EW: Closet Mary Sue

July 29th, 2007

Something from “Ergo Writing” blog which was written on March 23rd 2007:

When I first heard about fanfiction I thought it was a travesty and that I would never do something like that, but then I realized growing up most of what I wrote was fanfiction and bad Mary-Sue fanfiction at that. I was eleven and had written a story about me being the long lost half-sister of Brain from ‘Thunderbirds’ and falling madly in love with Virgil, the second eldest brother. What was that if not fanfiction? I’m glad that story has been lost in the transatlantic move and will never see the light of day again because it was, I’m sure, absolutely horrendous.

Several years later I wrote a story about someone who turned out to be Clark Kent’s sister. My idea on the origin of ‘Supergirl’ given I hadn’t read or seen much about it, and I was watching ‘Lois and Clark’ obsessively. I wrote something else around the same time about the Red Dwarf crew finding another hologram on an abandoned ship and she and Rimmer falling in love.

More bad Mary-Sue-ing.

Yet, when I was in college and someone told me about Fanfiction.net I freaked, and spat and hissed and thought it was the most horrible thing ever created. Now I have an account there and semi-regularly update it with random things. I’m not overly popular but I have a few ‘hardcore’ fans there. I think the problem is that the one thing I generally steer away from is romance in my stories, and romantic stories are by far the most popular there. I think I’m afraid I will have a Mary-Sue relapse, and no one wants that.
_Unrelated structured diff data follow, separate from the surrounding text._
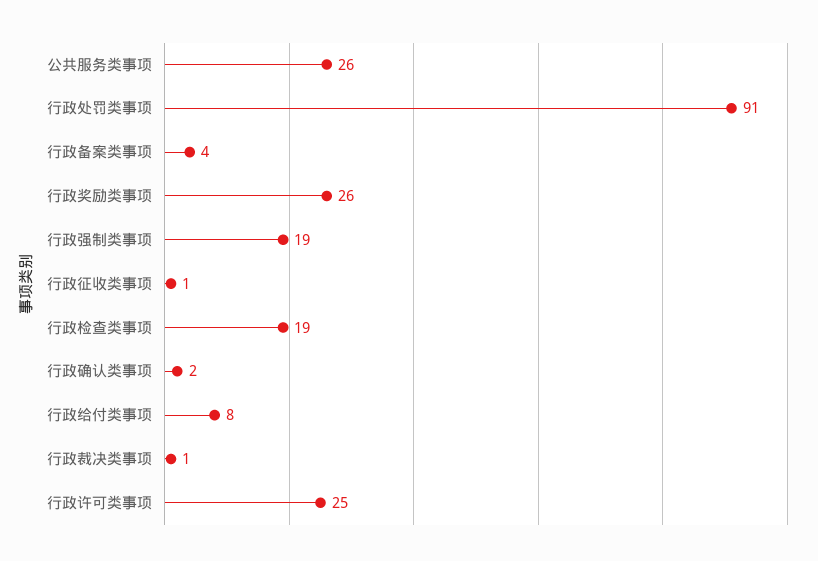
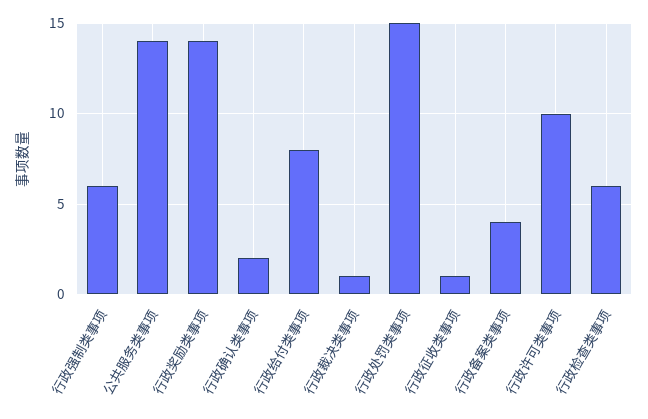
公共服务类事项: 26 -> 14
行政处罚类事项: 91 -> 15
行政奖励类事项: 26 -> 14
行政强制类事项: 19 -> 6
行政检查类事项: 19 -> 6
行政许可类事项: 25 -> 10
I’ve come to realize though that writing fanfiction is a good exercise. At least for me. It helps me to come up with things that I can use for ‘plot bunnies’ in other things I write. It helps me to just write random fun things that I won’t necessarily put into anything so I can get them out of my system and move on to better fictitious pieces, and sometimes you just get these whacky ideas when you’re watching a show. I treat writing fanfiction like the writing exercises I used to do in primary school. The sort where the teacher would write a paragraph up on the blackboard and have you finish it in a two page story.

The major thing it’s helping me with is ending things. I have such a hard time with ending stories, and they shouldn’t drag on forever that’s the worst thing possible. All the stories I have are beginnings and middles without ends. Hopefully now that I’ve seen even if I make things several chapters, with regards to a fanfic I can in fact end it, this will help me to find the ends to my own works, and the important step after that: finding a publisher.

I also have some things published on fanlib.com and the specialty site PGSM Fanfiction. Thus are the way your outlook changes. I have written anything fiction or non-fiction for a few weeks now. Since before we moved I’ve had a problem where things are sticking in my head and refusing to come out even if I have the idea and it seems good.